Gene therapy is a treatment for inborn and acquired diseases, although the development of safe and effective gene delivery system is a great challenge to make a gene therapy a success. Viral vectors have been used in a majority of clinics because of their high transfection efficiency in vitro and in vivo. However, their use has been limited because of several drawbacks, such as induction of immune response, recombination of wild-type viruses, limitation in the size of inserted gene, and difficulty in large-scale production. Nonviral vectors have been widely proposed safe alternatives to viral vectors because they have low immunogenicity, flexibility in the size of gene to be delivered, cell targetibility, and easy scalability of production, although they have low transfection efficiency compared to viral vectors. Among nonviral vectors, polyethylenimine (PEI) has been widely used as a standard gene carriers due to its high pH-buffering capacity for endosomal escape although high-molecular-weight PEI is too toxic owing to non-degradability.

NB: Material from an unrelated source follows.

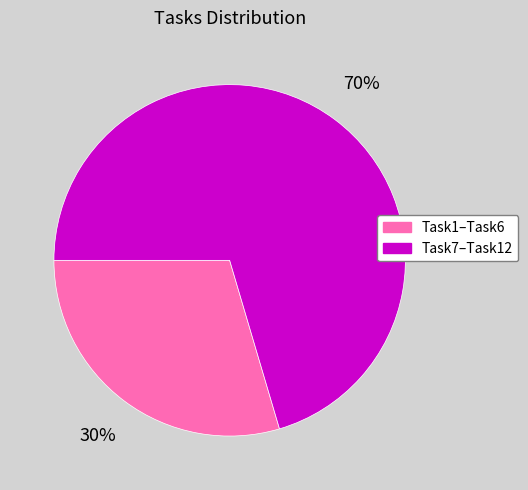

To the nearest percent, what is the average slice percentage?

50%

Recently, many types of degradable PEI have been studied due to high transfection efficiency with lower cytotoxicity. This review explains recent progress on the development of degradable PEIs as nonviral vectors. The present paper summarizes the transfection efficiency of DNA or silencing efficiency of small interfering RNA (siRNA) based on the kinds of degradable linkage between low PEI and crosslinkers. Degradable linkages, such as ester, disulfide, imines, carbamate, amide and ketal in the degradable PEIs are covered.